There was a confused sort of grunt, and an arm snaked around her waist.
"Mph. Buh...?" The hand explored a little, and suddenly the man beneath
her bolted as upright as the low ceiling allowed.
"What the--"
"Hi." Oh God, Oh God, Oh God.
In the near black of the closed bunk, she could barely make out the
edges of his face, but the confusion was plain in his voice.
"What in hell are you doing in my bed?" There was a pause, and then a
thoughtful, "Or maybe I should keep my gob shut and go with it...?" His
other arm came to curl against her lower back, pulling her down from
where her elbows had propped her above him.
"Ack!" Buffy scrambled to dismount. Bad touching! "No going! No
...gob!"
"No going?" he repeated. He was definitely laughing now. He wrapped a
foot around her knee. "If you say so..."
"You know what I meant! Let go!" Stupid jokey guitar player! Doesn't
he realize this isn't funny? And why are the sheets attacking me? "Stupid--" she struggled with the fabric that had somehow gotten
wrapped around her.
"Hey, now," Spike laughed. "You're the one that hopped in my bunk.
She felt one of his arms disengage and reach above him.
Oh, no. Don't turn on the light. Don't turn on the--
*click*
And suddenly it wasn't just an abstract shape she was tangled up in, and
Spike was staring up at her.
Her mouth was suddenly dry.
"Uh, hi."
"Hello, cutie," he whispered.
There was a long moment of nothing but extremely tense eye contact. Abruptly Buffy got her brain back.

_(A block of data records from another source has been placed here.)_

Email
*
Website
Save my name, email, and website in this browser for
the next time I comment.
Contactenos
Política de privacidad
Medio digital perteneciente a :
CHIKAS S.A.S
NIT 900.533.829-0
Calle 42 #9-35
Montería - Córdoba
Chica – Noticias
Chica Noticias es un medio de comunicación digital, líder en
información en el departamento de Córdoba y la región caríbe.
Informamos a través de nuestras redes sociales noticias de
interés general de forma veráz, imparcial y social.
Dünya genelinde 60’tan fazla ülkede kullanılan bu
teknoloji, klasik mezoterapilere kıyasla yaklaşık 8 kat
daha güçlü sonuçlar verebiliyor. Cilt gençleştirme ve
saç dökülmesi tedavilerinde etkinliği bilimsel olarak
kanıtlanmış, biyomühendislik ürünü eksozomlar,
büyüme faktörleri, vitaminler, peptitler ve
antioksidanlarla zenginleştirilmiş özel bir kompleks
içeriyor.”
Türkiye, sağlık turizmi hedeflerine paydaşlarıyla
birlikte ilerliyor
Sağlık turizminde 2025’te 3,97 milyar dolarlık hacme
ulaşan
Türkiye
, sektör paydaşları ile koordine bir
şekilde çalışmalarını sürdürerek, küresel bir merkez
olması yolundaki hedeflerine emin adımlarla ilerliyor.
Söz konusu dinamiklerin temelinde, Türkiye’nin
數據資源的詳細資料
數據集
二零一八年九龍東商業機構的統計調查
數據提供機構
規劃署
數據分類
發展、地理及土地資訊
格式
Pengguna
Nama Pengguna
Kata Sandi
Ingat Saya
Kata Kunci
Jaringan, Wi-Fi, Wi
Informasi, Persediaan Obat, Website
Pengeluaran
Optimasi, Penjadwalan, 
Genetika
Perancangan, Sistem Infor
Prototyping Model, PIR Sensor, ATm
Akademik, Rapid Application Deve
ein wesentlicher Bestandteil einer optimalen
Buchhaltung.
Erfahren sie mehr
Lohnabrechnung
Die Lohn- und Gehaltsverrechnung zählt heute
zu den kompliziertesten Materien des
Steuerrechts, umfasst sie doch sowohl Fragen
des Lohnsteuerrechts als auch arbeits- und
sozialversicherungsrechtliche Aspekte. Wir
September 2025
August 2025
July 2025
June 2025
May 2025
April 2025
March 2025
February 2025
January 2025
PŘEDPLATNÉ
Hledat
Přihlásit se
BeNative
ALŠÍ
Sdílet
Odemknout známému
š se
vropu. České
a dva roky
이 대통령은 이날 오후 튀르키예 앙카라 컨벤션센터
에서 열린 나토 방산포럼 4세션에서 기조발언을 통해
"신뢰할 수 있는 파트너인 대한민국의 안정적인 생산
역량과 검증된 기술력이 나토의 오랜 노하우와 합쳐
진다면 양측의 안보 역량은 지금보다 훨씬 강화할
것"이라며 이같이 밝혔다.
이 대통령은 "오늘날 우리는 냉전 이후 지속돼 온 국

"Right. As fun as it is to ...lie on top of you, like this, I'm gonna head on
to my own bed, now. Goodnight."
She struggled to the curtain, then looked back down. "Um, Spike? Is
there any chance you're going to let go?"
Spike looked in confusion at his own hands, as if he had no idea how
they'd gotten on her hips. "Oh, sorry." He let go and allowed her to
escape.
He heard her swing herself across the narrow aisle and into the
other top bunk, and heard the light click on. With a shaky hand,
he reached above his head and turned off his own light.
He stayed lying in the dark like that, motionless, for quite some time.
Across the aisle, Buffy was covering her face with both hands and
desperately trying to forget the last five minutes of her life.
All thoughts of stage fright had vanished.